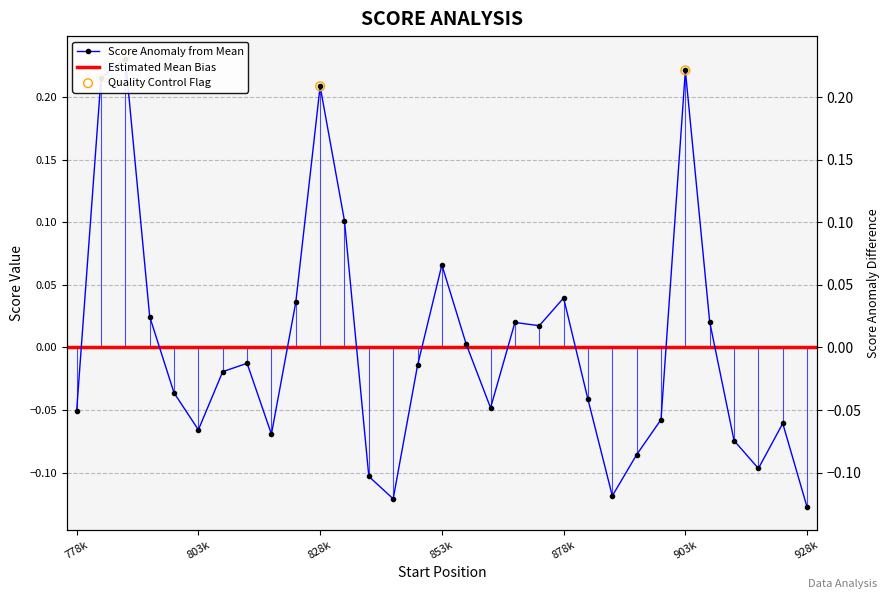

What is the change in value from 783334.01 to 873334.01?

-0.2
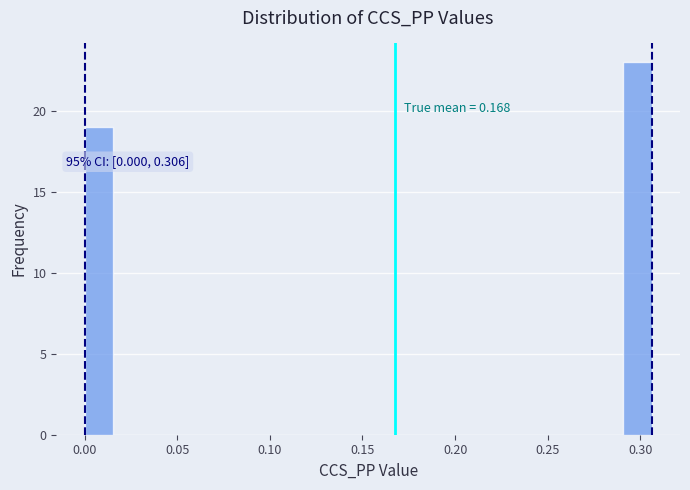

Read against the x-axis, roughly where is the centre of the tallest bar?

0.300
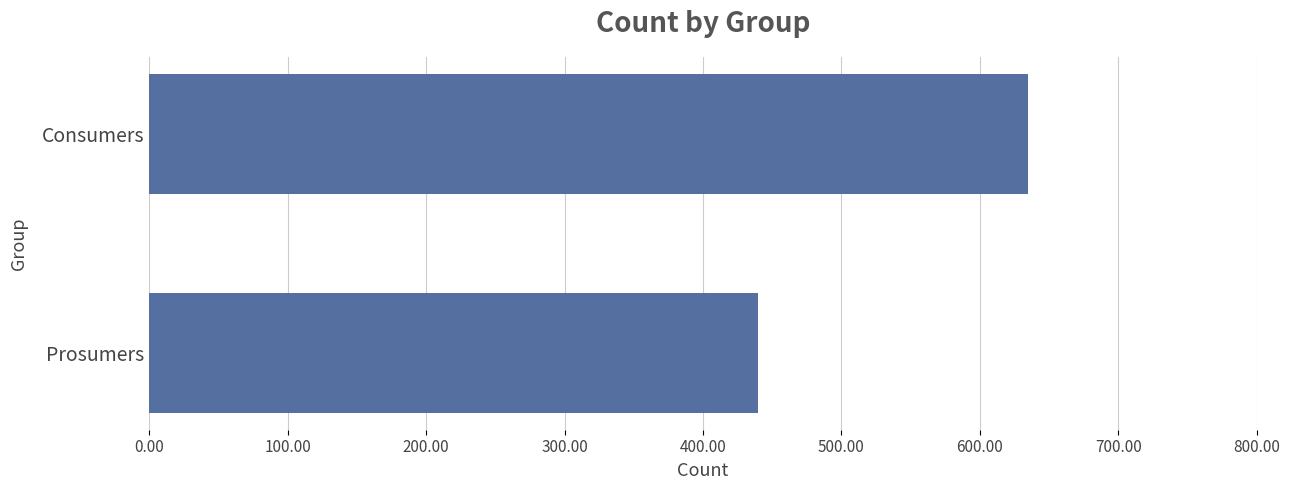

How many distinct data groups are displayed?

1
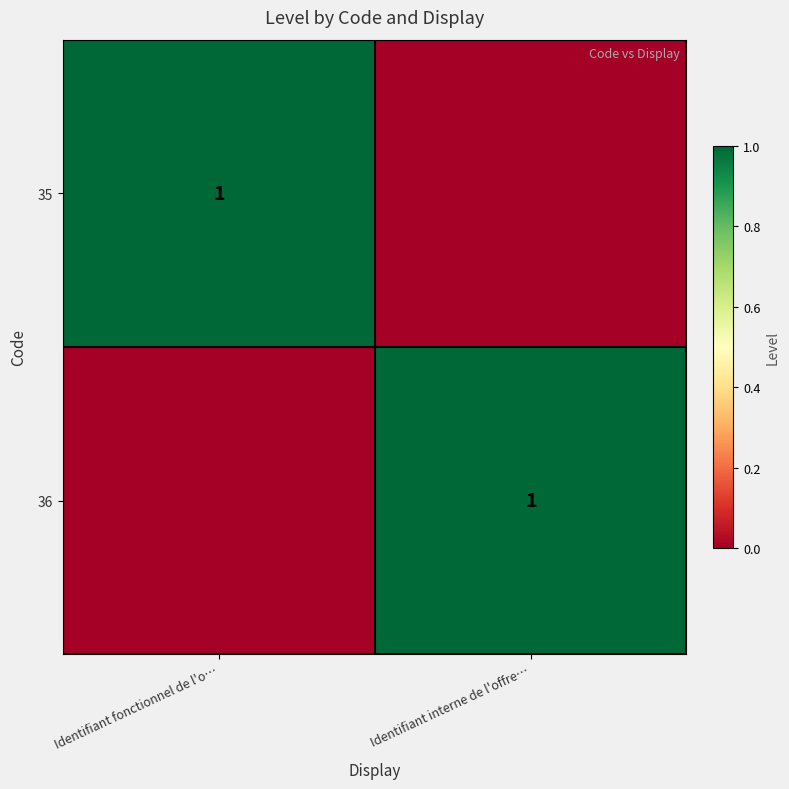

Which label corresponds to the largest value in the chart?

Identifiant fonctionnel de l'o…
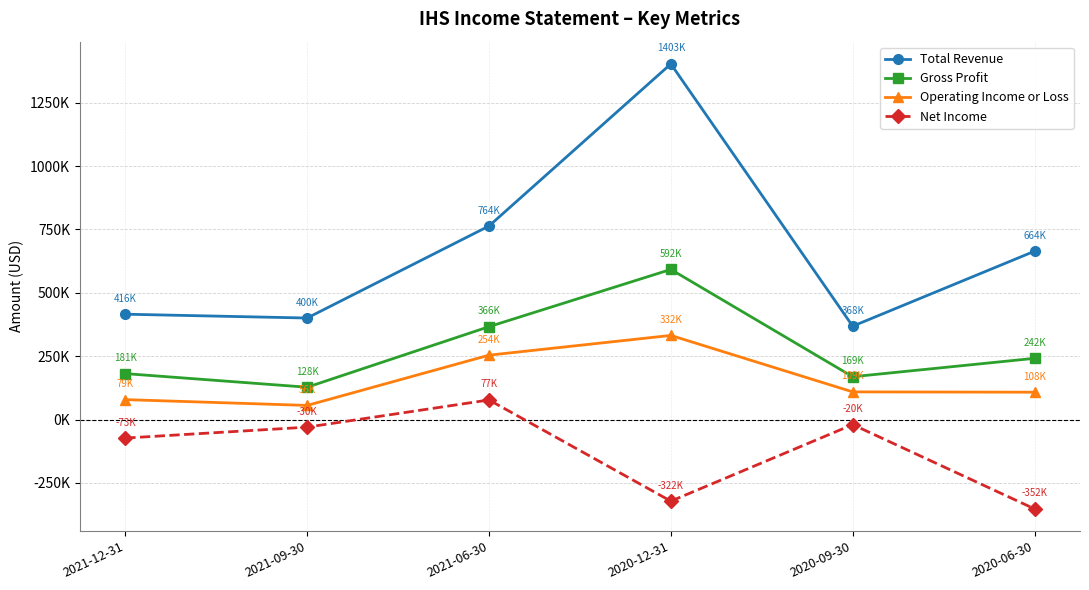

What are all the series names shown in the legend?

Total Revenue, Gross Profit, Operating Income or Loss, Net Income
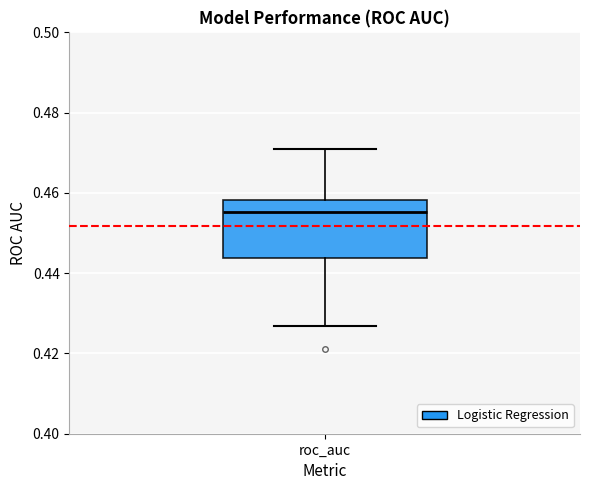

Transcribe this box plot: give where the median line is, the range the box spans, and where the two whiskers end, as read against the y-axis. The values are not printed on the chart, so give them approximately, as read against the axis.

median 0.456, box 0.444 to 0.458, whiskers 0.426 to 0.470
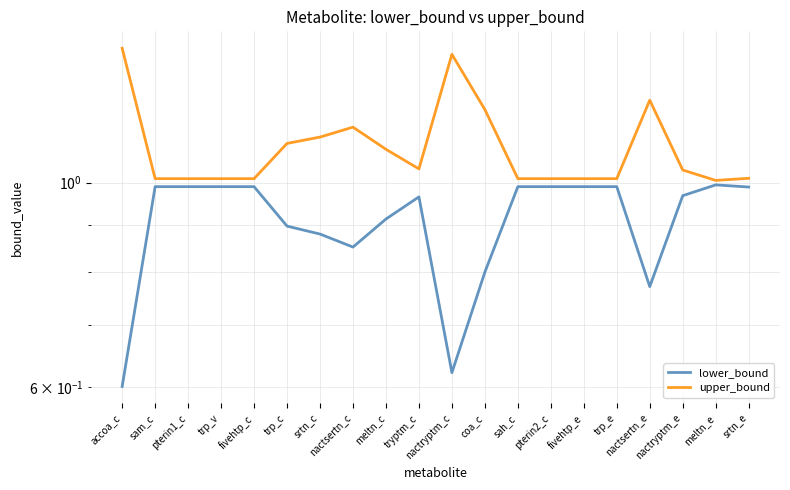

True or false: lower_bound and upper_bound cross at least once.

False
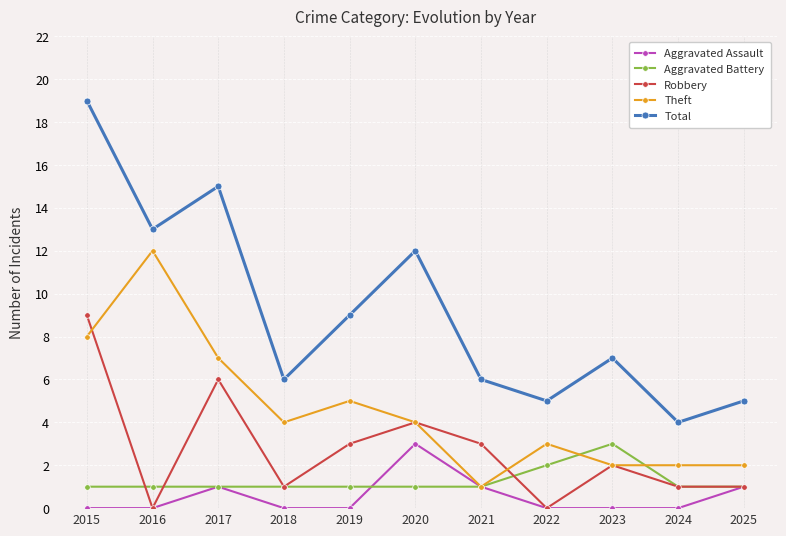

What are all the series names shown in the legend?

Aggravated Assault, Aggravated Battery, Robbery, Theft, Total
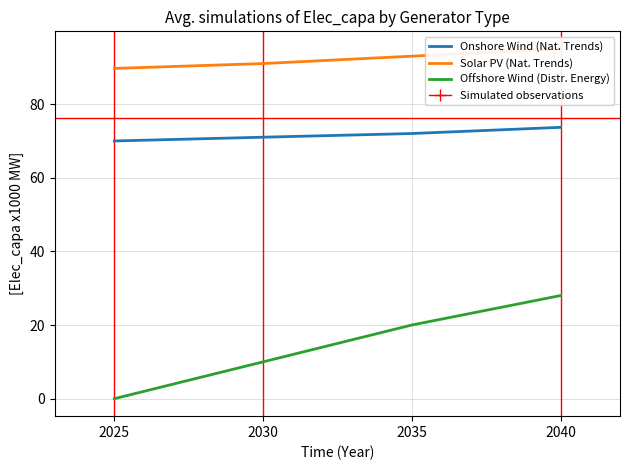

What is the value of the Offshore Wind (Distr. Energy) point at the 2nd from the left?

10.0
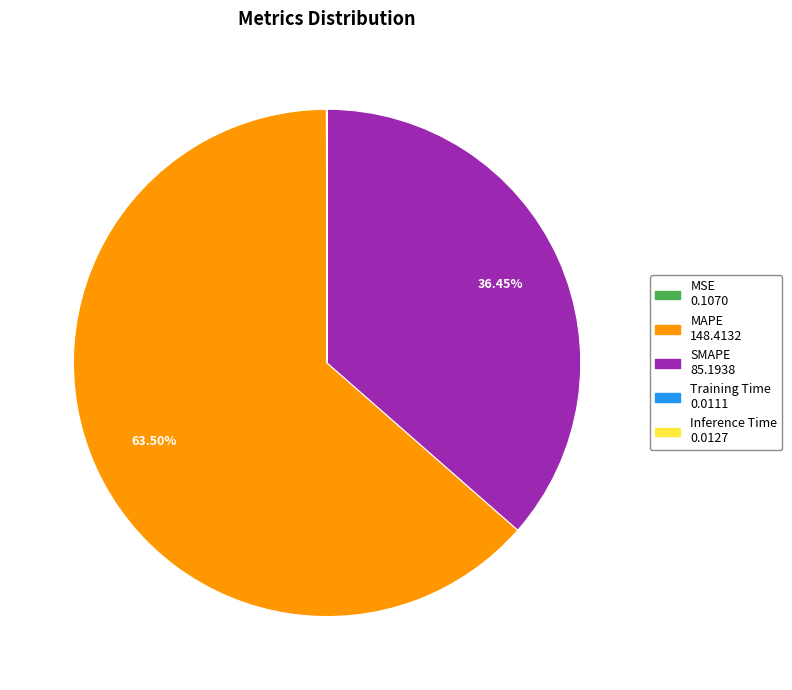

Combined, do MAPE and SMAPE account for over 50%?

Yes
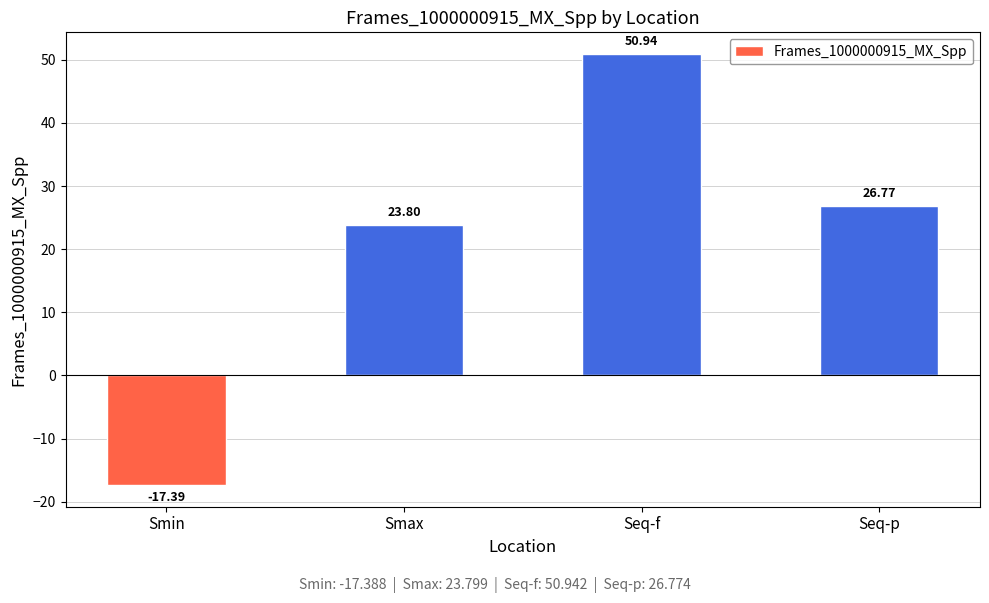

Where is the data nearest to the value 16?

Smax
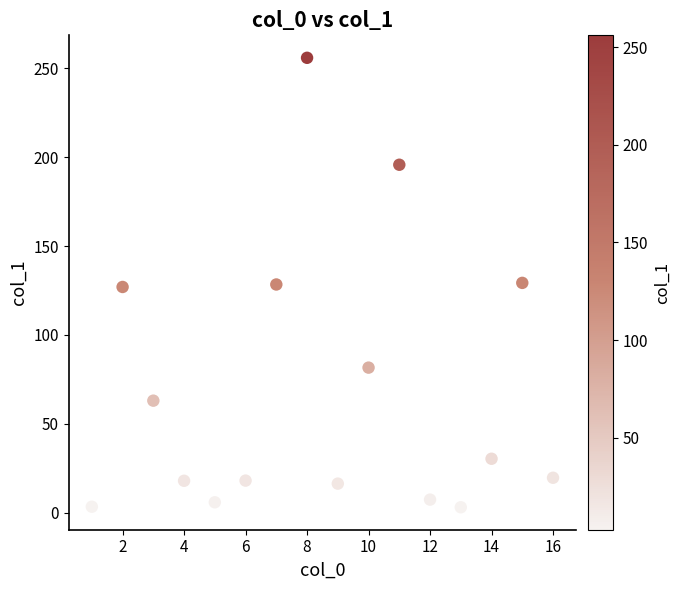

What is the range of X values (max minus min)?

15.0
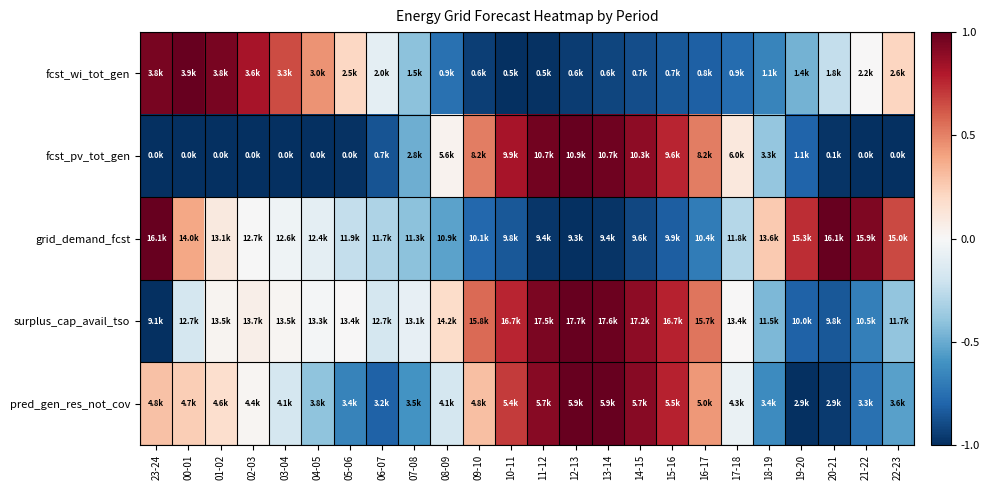

Between 12-13 and 17-18, which is larger?

17-18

Instructions for the task ▸ Repeat the listing from its first line, stopping after the line that contains "Total Revenue, Gross". Leave the pictures out.

Written response ▸
What is the change in value from 783334.01 to 873334.01?

-0.2

Read against the x-axis, roughly where is the centre of the tallest bar?

0.300

How many distinct data groups are displayed?

1

Which label corresponds to the largest value in the chart?

Identifiant fonctionnel de l'o…

What are all the series names shown in the legend?

Total Revenue, Gross Profit, Operating Income or Loss, Net Income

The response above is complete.